Activity » Search the entries for the word "polyline" and copy each line that has it.

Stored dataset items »
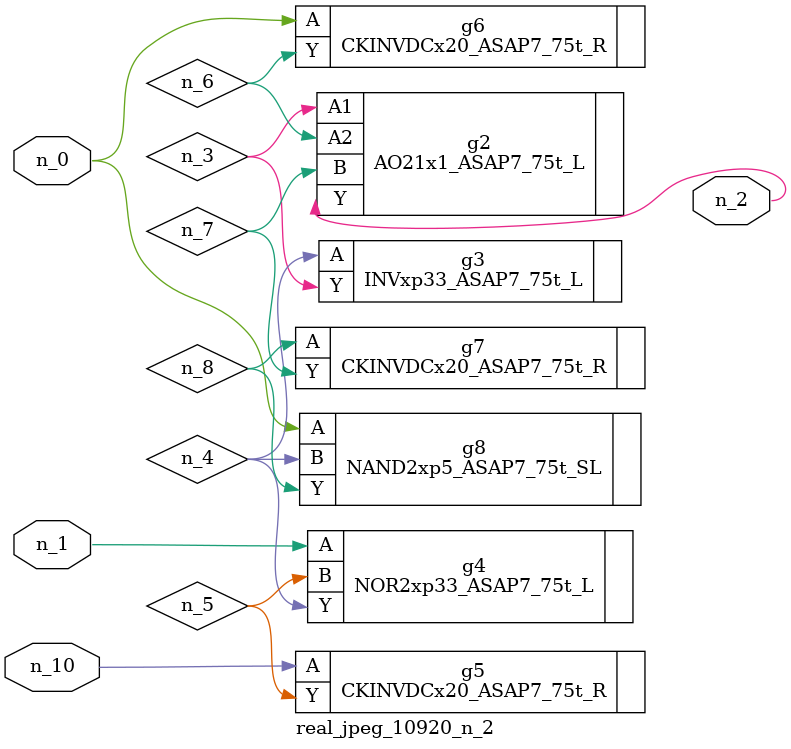
<source format=v>
module real_jpeg_10920_n_2 (n_1, n_10, n_0, n_2);

input n_1;
input n_10;
input n_0;

output n_2;

wire n_5;
wire n_4;
wire n_8;
wire n_6;
wire n_7;
wire n_3;

CKINVDCx20_ASAP7_75t_R g6 ( 
.A(n_0),
.Y(n_6)
);

NAND2xp5_ASAP7_75t_SL g8 ( 
.A(n_0),
.B(n_4),
.Y(n_8)
);

NOR2xp33_ASAP7_75t_L g4 ( 
.A(n_1),
.B(n_5),
.Y(n_4)
);

AO21x1_ASAP7_75t_L g2 ( 
.A1(n_3),
.A2(n_6),
.B(n_7),
.Y(n_2)
);

INVxp33_ASAP7_75t_L g3 ( 
.A(n_4),
.Y(n_3)
);

CKINVDCx20_ASAP7_75t_R g7 ( 
.A(n_8),
.Y(n_7)
);

CKINVDCx20_ASAP7_75t_R g5 ( 
.A(n_10),
.Y(n_5)
);


endmodule
</source>
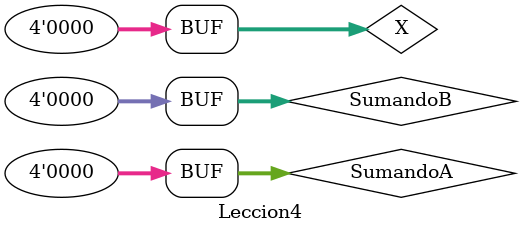
<source format=v>
module Leccion4 (/*AUTOARG*/ ) ;

   wire   [4:0] RtaSumadorNoSigno;
   reg   [3:0] SumandoA, SumandoB;

   wire [7:0] Y;
   reg   [3:0] X;

   SumadorNoSigno U1 (RtaSumadorNoSigno,SumandoA,SumandoB);
   
   NuevePorX U3 (Y,X);
   
   initial begin
      SumandoA = 'b0000;
      SumandoB = 'b0000;
      X = 'b0000;
   end

   initial begin
      repeat (16) begin
	 #1 X <= X + 1;
	 #1 {SumandoA,SumandoB} = {SumandoA,SumandoB} + 1;
      end
   end

   initial begin
      $dumpfile("Leccion4_Lab.vcd");
      $dumpvars;
   end
   
   
endmodule // Leccion4

</source>
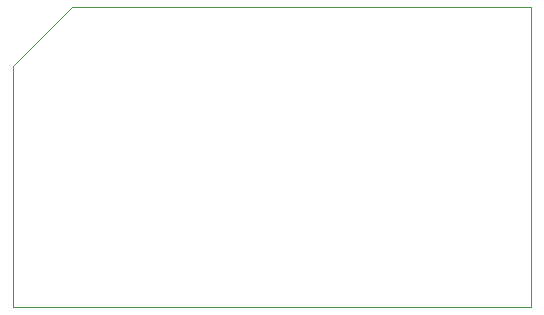
<source format=gm1>
%TF.GenerationSoftware,KiCad,Pcbnew,(5.1.9)-1*%
%TF.CreationDate,2021-02-11T09:32:34-08:00*%
%TF.ProjectId,KNH002rev4,4b4e4830-3032-4726-9576-342e6b696361,rev?*%
%TF.SameCoordinates,Original*%
%TF.FileFunction,Profile,NP*%
%FSLAX46Y46*%
G04 Gerber Fmt 4.6, Leading zero omitted, Abs format (unit mm)*
G04 Created by KiCad (PCBNEW (5.1.9)-1) date 2021-02-11 09:32:34*
%MOMM*%
%LPD*%
G01*
G04 APERTURE LIST*
%TA.AperFunction,Profile*%
%ADD10C,0.050000*%
%TD*%
G04 APERTURE END LIST*
D10*
X126568100Y-117698600D02*
X170434100Y-117698600D01*
X170434100Y-117698600D02*
X170434000Y-92308600D01*
X170434000Y-92308600D02*
X131568100Y-92308600D01*
X131568100Y-92308600D02*
X126568100Y-97308600D01*
X126568100Y-97308600D02*
X126568100Y-117698600D01*
M02*

</source>
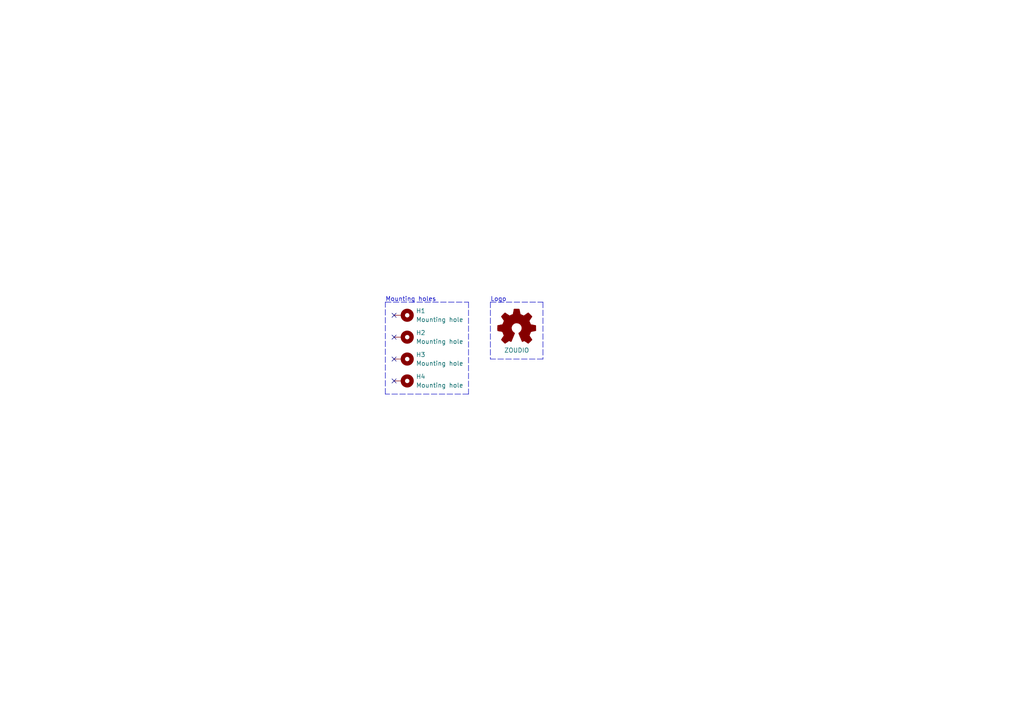
<source format=kicad_sch>
(kicad_sch (version 20211123) (generator eeschema)

  (uuid 35e60fa0-27cf-4d0e-8bab-b364400c08c0)

  (paper "A4")

  (title_block
    (title "AIO438-Mainboard-TPCB")
    (date "2022-04-27")
    (rev "0.1")
    (company "ZOUDIO")
  )

  


  (no_connect (at 114.3 97.79) (uuid 1cbfe16b-467d-4f66-9b8f-73992d9668b5))
  (no_connect (at 114.3 91.44) (uuid 1cbfe16b-467d-4f66-9b8f-73992d9668b6))
  (no_connect (at 114.3 110.49) (uuid 1cbfe16b-467d-4f66-9b8f-73992d9668b7))
  (no_connect (at 114.3 104.14) (uuid 1cbfe16b-467d-4f66-9b8f-73992d9668b8))

  (polyline (pts (xy 157.48 87.63) (xy 157.48 104.14))
    (stroke (width 0) (type default) (color 0 0 0 0))
    (uuid 2fea3f9c-a97b-4a77-88f7-98b3d8a00622)
  )
  (polyline (pts (xy 111.76 87.63) (xy 135.89 87.63))
    (stroke (width 0) (type default) (color 0 0 0 0))
    (uuid 5f8cf0a3-5039-4ac4-8310-e201f8c0505f)
  )
  (polyline (pts (xy 157.48 104.14) (xy 142.24 104.14))
    (stroke (width 0) (type default) (color 0 0 0 0))
    (uuid 6dfa921c-8a4f-4fcf-a0e7-8718b6271ea9)
  )
  (polyline (pts (xy 142.24 87.63) (xy 142.24 104.14))
    (stroke (width 0) (type default) (color 0 0 0 0))
    (uuid 74079749-6899-4d5b-8e23-b4c7989c7343)
  )
  (polyline (pts (xy 142.24 87.63) (xy 157.48 87.63))
    (stroke (width 0) (type default) (color 0 0 0 0))
    (uuid ab26a42e-b7f6-4a80-b26c-c01085e448c7)
  )
  (polyline (pts (xy 135.89 114.3) (xy 111.76 114.3))
    (stroke (width 0) (type default) (color 0 0 0 0))
    (uuid bfdbfa5d-af60-4bcb-aaee-563dc6121e2f)
  )
  (polyline (pts (xy 111.76 114.3) (xy 111.76 87.63))
    (stroke (width 0) (type default) (color 0 0 0 0))
    (uuid e8a49c58-e69f-4870-ab15-e73f66a8d02b)
  )
  (polyline (pts (xy 135.89 87.63) (xy 135.89 114.3))
    (stroke (width 0) (type default) (color 0 0 0 0))
    (uuid fd693e1b-ee8d-4a26-aae0-561ba4b09a82)
  )

  (text "Mounting holes" (at 111.76 87.63 0)
    (effects (font (size 1.27 1.27)) (justify left bottom))
    (uuid 6776c573-26e6-4a02-ab96-18129f258651)
  )
  (text "Logo" (at 142.24 87.63 0)
    (effects (font (size 1.27 1.27)) (justify left bottom))
    (uuid ee3188d0-94cf-4bcc-9f57-e516684fc142)
  )

  (symbol (lib_id "Mechanical:MountingHole_Pad") (at 116.84 91.44 270) (unit 1)
    (in_bom yes) (on_board yes)
    (uuid 00000000-0000-0000-0000-000060cb6d75)
    (property "Reference" "H1" (id 0) (at 120.65 90.17 90)
      (effects (font (size 1.27 1.27)) (justify left))
    )
    (property "Value" "Mounting hole" (id 1) (at 120.65 92.71 90)
      (effects (font (size 1.27 1.27)) (justify left))
    )
    (property "Footprint" "MountingHole:MountingHole_3.2mm_M3_Pad_Via" (id 2) (at 116.84 91.44 0)
      (effects (font (size 1.27 1.27)) hide)
    )
    (property "Datasheet" "~" (id 3) (at 116.84 91.44 0)
      (effects (font (size 1.27 1.27)) hide)
    )
    (property "Config" "dnp" (id 4) (at 116.84 91.44 0)
      (effects (font (size 1.27 1.27)) hide)
    )
    (pin "1" (uuid e051cd2b-7105-49be-a468-8514075697be))
  )

  (symbol (lib_id "Mechanical:MountingHole_Pad") (at 116.84 97.79 270) (unit 1)
    (in_bom yes) (on_board yes)
    (uuid 00000000-0000-0000-0000-000060cb7225)
    (property "Reference" "H2" (id 0) (at 120.65 96.52 90)
      (effects (font (size 1.27 1.27)) (justify left))
    )
    (property "Value" "Mounting hole" (id 1) (at 120.65 99.06 90)
      (effects (font (size 1.27 1.27)) (justify left))
    )
    (property "Footprint" "MountingHole:MountingHole_3.2mm_M3_Pad_Via" (id 2) (at 116.84 97.79 0)
      (effects (font (size 1.27 1.27)) hide)
    )
    (property "Datasheet" "~" (id 3) (at 116.84 97.79 0)
      (effects (font (size 1.27 1.27)) hide)
    )
    (property "Config" "dnp" (id 4) (at 116.84 97.79 0)
      (effects (font (size 1.27 1.27)) hide)
    )
    (pin "1" (uuid 9627a8da-364d-4259-b6b8-2673e9933812))
  )

  (symbol (lib_id "Mechanical:MountingHole_Pad") (at 116.84 104.14 270) (unit 1)
    (in_bom yes) (on_board yes)
    (uuid 00000000-0000-0000-0000-000060cb73bb)
    (property "Reference" "H3" (id 0) (at 120.65 102.87 90)
      (effects (font (size 1.27 1.27)) (justify left))
    )
    (property "Value" "Mounting hole" (id 1) (at 120.65 105.41 90)
      (effects (font (size 1.27 1.27)) (justify left))
    )
    (property "Footprint" "MountingHole:MountingHole_3.2mm_M3_Pad_Via" (id 2) (at 116.84 104.14 0)
      (effects (font (size 1.27 1.27)) hide)
    )
    (property "Datasheet" "~" (id 3) (at 116.84 104.14 0)
      (effects (font (size 1.27 1.27)) hide)
    )
    (property "Config" "dnp" (id 4) (at 116.84 104.14 0)
      (effects (font (size 1.27 1.27)) hide)
    )
    (pin "1" (uuid d598de99-421b-4f8d-81f9-0f0051236673))
  )

  (symbol (lib_id "Mechanical:MountingHole_Pad") (at 116.84 110.49 270) (unit 1)
    (in_bom yes) (on_board yes)
    (uuid 00000000-0000-0000-0000-000060cb7656)
    (property "Reference" "H4" (id 0) (at 120.65 109.22 90)
      (effects (font (size 1.27 1.27)) (justify left))
    )
    (property "Value" "Mounting hole" (id 1) (at 120.65 111.76 90)
      (effects (font (size 1.27 1.27)) (justify left))
    )
    (property "Footprint" "MountingHole:MountingHole_3.2mm_M3_Pad_Via" (id 2) (at 116.84 110.49 0)
      (effects (font (size 1.27 1.27)) hide)
    )
    (property "Datasheet" "~" (id 3) (at 116.84 110.49 0)
      (effects (font (size 1.27 1.27)) hide)
    )
    (property "Config" "dnp" (id 4) (at 116.84 110.49 0)
      (effects (font (size 1.27 1.27)) hide)
    )
    (pin "1" (uuid b4c098d8-083e-4d75-8656-e54e30c97614))
  )

  (symbol (lib_id "Graphic:Logo_Open_Hardware_Small") (at 149.86 95.25 0) (unit 1)
    (in_bom yes) (on_board yes)
    (uuid 00000000-0000-0000-0000-000060cb7b57)
    (property "Reference" "LOGO1" (id 0) (at 149.86 88.265 0)
      (effects (font (size 1.27 1.27)) hide)
    )
    (property "Value" "ZOUDIO" (id 1) (at 149.86 101.6 0))
    (property "Footprint" "zoudio_footprints:ZOUDIO25mm_mask" (id 2) (at 149.86 95.25 0)
      (effects (font (size 1.27 1.27)) hide)
    )
    (property "Datasheet" "~" (id 3) (at 149.86 95.25 0)
      (effects (font (size 1.27 1.27)) hide)
    )
    (property "Config" "dnp" (id 4) (at 149.86 95.25 0)
      (effects (font (size 1.27 1.27)) hide)
    )
  )
)

</source>
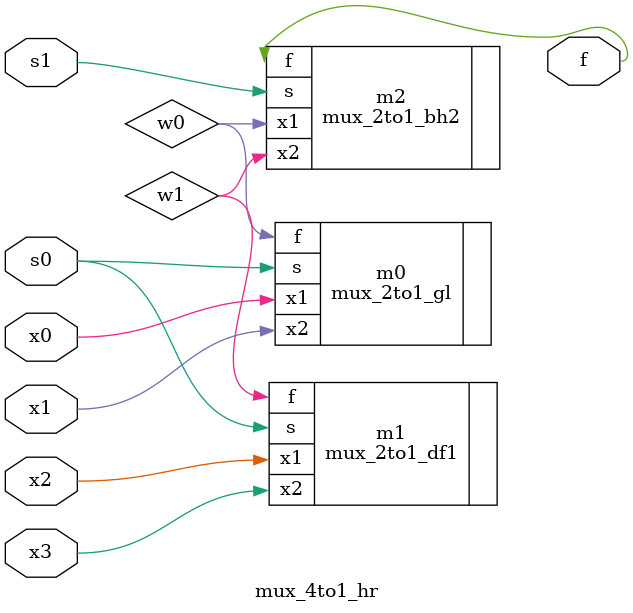
<source format=v>
`timescale 1ps / 1ps

/*Hossam Ahmed Seyam*/
/*This code is illustrating How to design 4*1 mux using Hierarchical modeling */

module mux_4to1_hr(x0, x1, x2, x3, s0, s1, f);

	input wire x0, x1, x2, x3, s0, s1;					// x0,x1,x2,x3 are mux inputs , s0,s1 is the selectors of the 4*1 mux
	output wire f;										//mux output
	
	wire w0, w1;										//Declare the internal signals

	// First 2*1 mux to select between x0 and x1 based on selector s0
	mux_2to1_gl  m0(.x1(x0), .x2(x1), .s(s0), .f(w0));
	
	// Second 2*1 mux to select between x2 and x3 based on selector s0
	mux_2to1_df1 m1(.x1(x2), .x2(x3), .s(s0), .f(w1));
	
	// Third 2*1 mux to select between w0 and w1 based on selector s1, giving final output f
	mux_2to1_bh2 m2(.x1(w0), .x2(w1), .s(s1), .f(f));
	
endmodule


</source>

Output of the exercise »
  (polyline (pts (xy 157.48 87.63) (xy 157.48 104.14))
  (polyline (pts (xy 111.76 87.63) (xy 135.89 87.63))
  (polyline (pts (xy 157.48 104.14) (xy 142.24 104.14))
  (polyline (pts (xy 142.24 87.63) (xy 142.24 104.14))
  (polyline (pts (xy 142.24 87.63) (xy 157.48 87.63))
  (polyline (pts (xy 135.89 114.3) (xy 111.76 114.3))
  (polyline (pts (xy 111.76 114.3) (xy 111.76 87.63))
  (polyline (pts (xy 135.89 87.63) (xy 135.89 114.3))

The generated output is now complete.